Will I allow it to happen?

I just finished watching my favorite show, The Biggest Loser. Every week I go through this struggle with all these people who are just like me. If I could only get a week with Jillian, I would count it as priceless. I am the contestants... I am just at home fighting for my life without trainers, nutritionist, cameras and 6 hours a day to work out.

My favorite contestant was voted out tonight, Brittany. When she returned her mother raved about her success and then said, "She had so much pain in her weight." And a light bulb went off....My weight is my pain. I always say my pain is for God's purpose. It's the whole reason I am pursuing youth ministry. All my mistakes, my horrible family life, the eating disorder, suicide attempts, abuse, it was all for God's purposes to help some girl out there who I can encourage and show her God's faithfulness through how He redeems us (with our mistakes). And now I have one more pain to get rid of. I don't know why I never felt that I wasn't worth it. But I haven't and I think today.... I am going to start believing that I am worth it. I want to prove my family wrong. I can be thin. I can be beautiful. I am lucky to have my husband (he's fabulous... and gorgeous) but I want people to say ... whoa, how did he get her? Instead of the other way around.

When I accepted Christ as our Savior, I gave him Lordship over our life. But for some reason I didn't think he need control over my weight - I thought that was up to me, my burden to bare. And I though I was a lost cause, so why try. I can throw every burden at Him, and He carries it for me. I think for once I am going to tap into His power and trust Him to help me become a new physical creation, since He's reconstructed my spiritual self.

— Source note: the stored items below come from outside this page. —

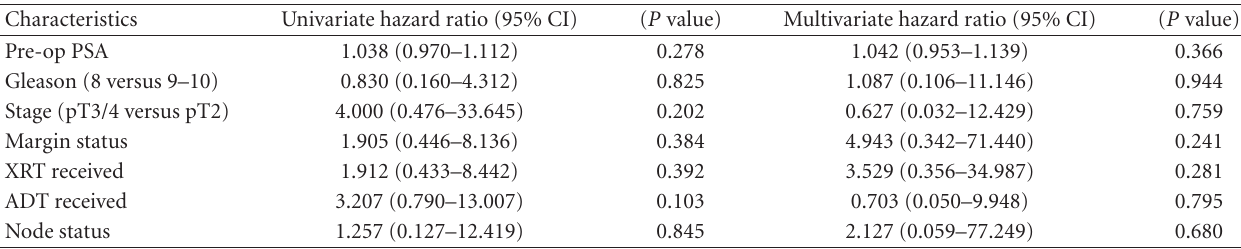
Table 2: Binary logistic regression for prostate cancer-specific mortality.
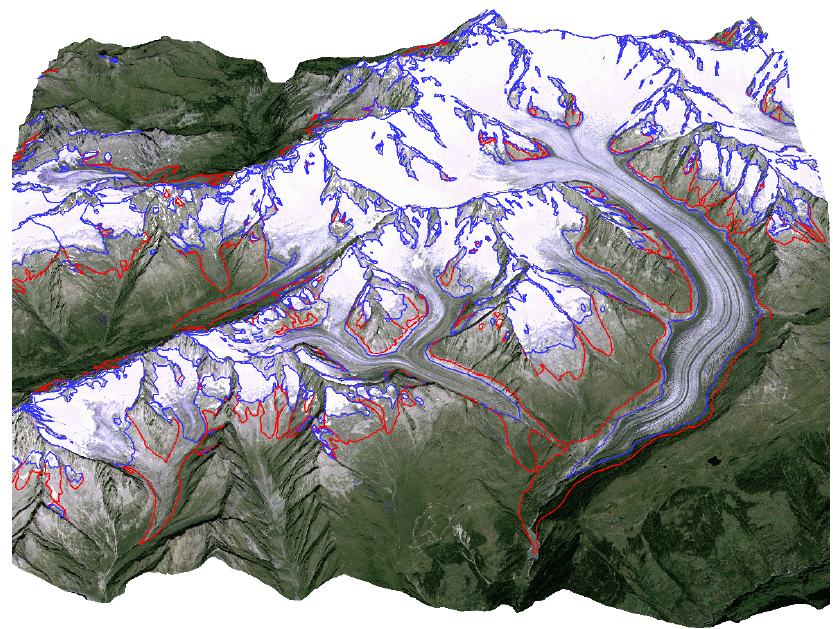
Figure 4. The region around Great Aletsch Glacier in a synthetic oblique perspective view created from a pan-sharpened satellite image (Landsat TM with IRS-1C) and glacier outlines from 1850 (red) and 1973 (blue) draped over a DEM. The region covered is 40 km by 41 km in size. DEM 25: Reproduced with permission by swisstopo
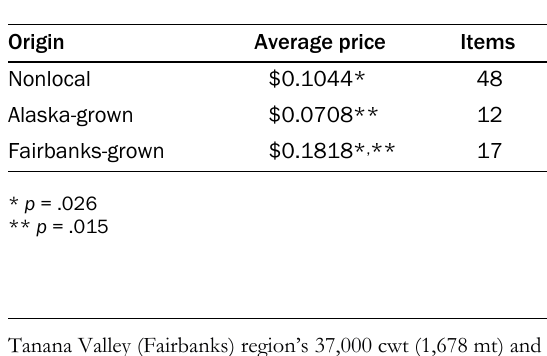
Table 5. Price Comparison by Point of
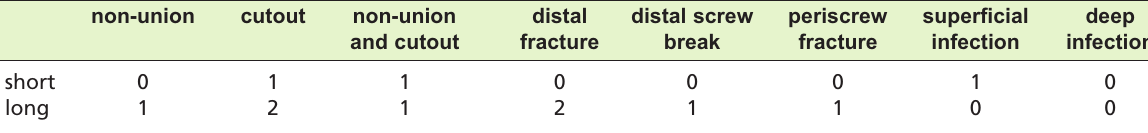
Complications of Fixation with Short and Long PFNA Table III:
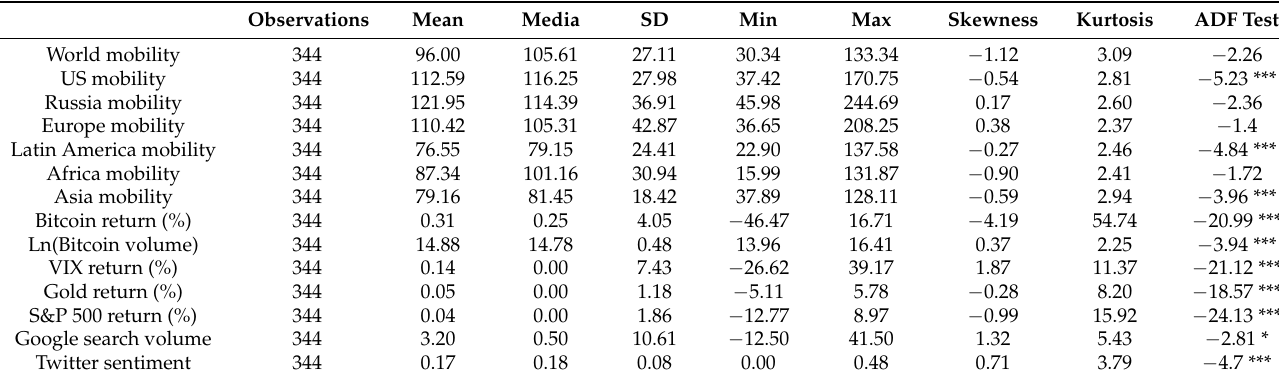
Table 1. Descriptive statistics of key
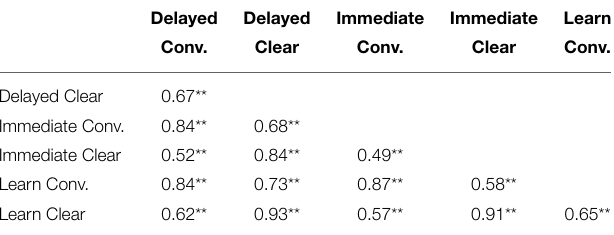
TABLE 7 | Correlations between dependent variables for conversational (conv.) and clear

I will not be the exception in my family - I will be thin - because I deserve to be healthy and happy. I have lived my life saying ... it's my dad's genetics and my sisters are built like my mom. Well, I can't do anything about losing my hair like my dad ... but I am sure as heck going to lose this weight regardless of who I take after. The only person who can get in the way of my success at this point is me. And I am sick of losing to my self.

2 comments:

BKicklighter said...

Just watched the show too and had the same "one week with Jillian" thought. I don't know if I could take a week with Jillian, though - she is a bit dramatic - still, I would take it for the weigh-in at the end.

Feeling it with you -

Mrs. Wallace said...

I'm glad you're starting to see what I see...you are SOOOO worth it my darling.